Petugas bandara menyebut bahwa sekitar 99 penumpang merupakan warga Maroko sebagai pekerja atau pelajar yang pulang dari Perancis.

Pesawat tersebut dalam penerbangan dari Le Bourget di Paris ke Casablanca melalui Tangier. Namun menara kontrol Tangier kehilangan kontak dengan pesawat sebelum kecelakaan terjadi.

Selain itu, hujan lebat disertai dengan angin kencang terjadi di kota itu saat kecelakaan pesawat. Itu merupakan bagian dari badai yang melanda pantai Maroko selama hampir seminggu.

Pihak bandara mengatakan pesawat seharusnya berada di ketinggian 3.100 kaki pada awal pendekatannya.

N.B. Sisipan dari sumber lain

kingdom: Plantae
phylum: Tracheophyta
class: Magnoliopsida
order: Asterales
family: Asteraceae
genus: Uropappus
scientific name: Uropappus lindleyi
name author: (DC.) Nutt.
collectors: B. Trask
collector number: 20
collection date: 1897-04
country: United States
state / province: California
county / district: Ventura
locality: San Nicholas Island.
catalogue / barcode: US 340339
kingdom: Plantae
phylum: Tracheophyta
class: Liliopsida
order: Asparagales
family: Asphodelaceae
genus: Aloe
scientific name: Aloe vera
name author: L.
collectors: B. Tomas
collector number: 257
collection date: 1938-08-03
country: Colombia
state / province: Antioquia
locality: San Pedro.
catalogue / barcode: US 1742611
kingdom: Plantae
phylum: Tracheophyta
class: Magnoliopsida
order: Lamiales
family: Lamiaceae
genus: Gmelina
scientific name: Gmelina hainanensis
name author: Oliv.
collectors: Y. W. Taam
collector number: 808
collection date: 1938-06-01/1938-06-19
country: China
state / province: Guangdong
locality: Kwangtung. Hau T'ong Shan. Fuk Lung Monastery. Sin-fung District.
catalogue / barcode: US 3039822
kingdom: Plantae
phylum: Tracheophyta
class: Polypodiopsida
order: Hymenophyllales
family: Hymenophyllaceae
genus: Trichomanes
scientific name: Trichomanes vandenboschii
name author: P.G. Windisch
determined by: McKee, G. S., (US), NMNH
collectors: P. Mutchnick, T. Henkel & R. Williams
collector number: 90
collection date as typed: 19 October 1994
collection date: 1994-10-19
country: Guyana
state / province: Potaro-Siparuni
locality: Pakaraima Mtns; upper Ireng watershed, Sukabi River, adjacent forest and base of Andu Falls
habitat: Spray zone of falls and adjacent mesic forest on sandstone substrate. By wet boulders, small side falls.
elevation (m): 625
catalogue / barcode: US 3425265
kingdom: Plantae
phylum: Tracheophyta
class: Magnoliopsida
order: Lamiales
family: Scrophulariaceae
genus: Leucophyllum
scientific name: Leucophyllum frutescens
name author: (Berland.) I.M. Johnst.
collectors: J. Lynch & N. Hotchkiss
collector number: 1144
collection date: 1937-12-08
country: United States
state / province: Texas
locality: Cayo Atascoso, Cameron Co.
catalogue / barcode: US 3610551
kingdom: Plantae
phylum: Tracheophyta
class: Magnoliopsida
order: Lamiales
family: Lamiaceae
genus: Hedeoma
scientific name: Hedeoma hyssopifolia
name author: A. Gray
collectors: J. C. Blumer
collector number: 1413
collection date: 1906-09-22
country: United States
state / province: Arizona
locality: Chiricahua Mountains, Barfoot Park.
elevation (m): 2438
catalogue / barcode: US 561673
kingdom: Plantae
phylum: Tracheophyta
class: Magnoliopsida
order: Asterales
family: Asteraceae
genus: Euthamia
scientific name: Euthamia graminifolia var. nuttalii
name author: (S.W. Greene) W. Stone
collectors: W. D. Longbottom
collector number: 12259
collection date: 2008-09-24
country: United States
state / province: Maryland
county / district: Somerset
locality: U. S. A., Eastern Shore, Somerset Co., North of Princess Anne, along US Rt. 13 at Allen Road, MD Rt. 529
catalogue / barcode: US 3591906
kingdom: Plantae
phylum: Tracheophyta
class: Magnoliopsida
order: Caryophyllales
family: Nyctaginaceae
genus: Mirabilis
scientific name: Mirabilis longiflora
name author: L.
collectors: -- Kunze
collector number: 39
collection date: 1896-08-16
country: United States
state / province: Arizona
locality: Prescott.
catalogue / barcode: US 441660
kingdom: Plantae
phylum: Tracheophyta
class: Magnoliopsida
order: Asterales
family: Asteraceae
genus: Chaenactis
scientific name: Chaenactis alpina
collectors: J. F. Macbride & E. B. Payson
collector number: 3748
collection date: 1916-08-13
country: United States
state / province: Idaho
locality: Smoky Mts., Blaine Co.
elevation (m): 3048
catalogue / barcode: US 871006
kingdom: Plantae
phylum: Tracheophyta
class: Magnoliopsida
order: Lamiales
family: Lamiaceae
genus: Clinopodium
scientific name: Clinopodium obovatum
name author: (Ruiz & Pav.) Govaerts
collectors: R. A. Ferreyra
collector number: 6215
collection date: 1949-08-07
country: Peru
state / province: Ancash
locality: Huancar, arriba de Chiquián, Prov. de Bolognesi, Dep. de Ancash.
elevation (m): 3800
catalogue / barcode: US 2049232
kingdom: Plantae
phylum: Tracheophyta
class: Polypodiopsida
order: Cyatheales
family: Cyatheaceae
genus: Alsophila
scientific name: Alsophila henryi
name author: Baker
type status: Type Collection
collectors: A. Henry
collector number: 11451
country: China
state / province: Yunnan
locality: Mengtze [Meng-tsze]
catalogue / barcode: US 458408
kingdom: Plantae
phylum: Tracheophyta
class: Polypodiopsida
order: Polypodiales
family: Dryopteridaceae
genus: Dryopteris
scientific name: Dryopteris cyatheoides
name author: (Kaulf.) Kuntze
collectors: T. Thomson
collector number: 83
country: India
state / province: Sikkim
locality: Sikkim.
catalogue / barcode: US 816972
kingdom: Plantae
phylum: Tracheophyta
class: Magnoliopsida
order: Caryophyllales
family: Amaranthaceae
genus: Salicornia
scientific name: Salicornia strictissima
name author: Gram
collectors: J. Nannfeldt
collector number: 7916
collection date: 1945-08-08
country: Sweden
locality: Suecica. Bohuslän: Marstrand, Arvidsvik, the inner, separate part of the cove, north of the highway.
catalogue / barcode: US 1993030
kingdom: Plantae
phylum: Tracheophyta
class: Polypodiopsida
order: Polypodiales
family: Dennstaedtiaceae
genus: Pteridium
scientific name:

Kemudian warga Tangier melaporkan mendengar sebuah pesawat terbang sangat rendah di atas kota ke arah pegunungan. Polisi dan tentara melakukan pencarian di tengah hujan lebat yang terus menerus.

Siangnya, helikopter polisi melaporkan melihat bangkai pesawat berserakan di tebing Gunung Mallayine dekat kota pesisir Tetuan, 30 mil (48,2 km) tenggara Tangier.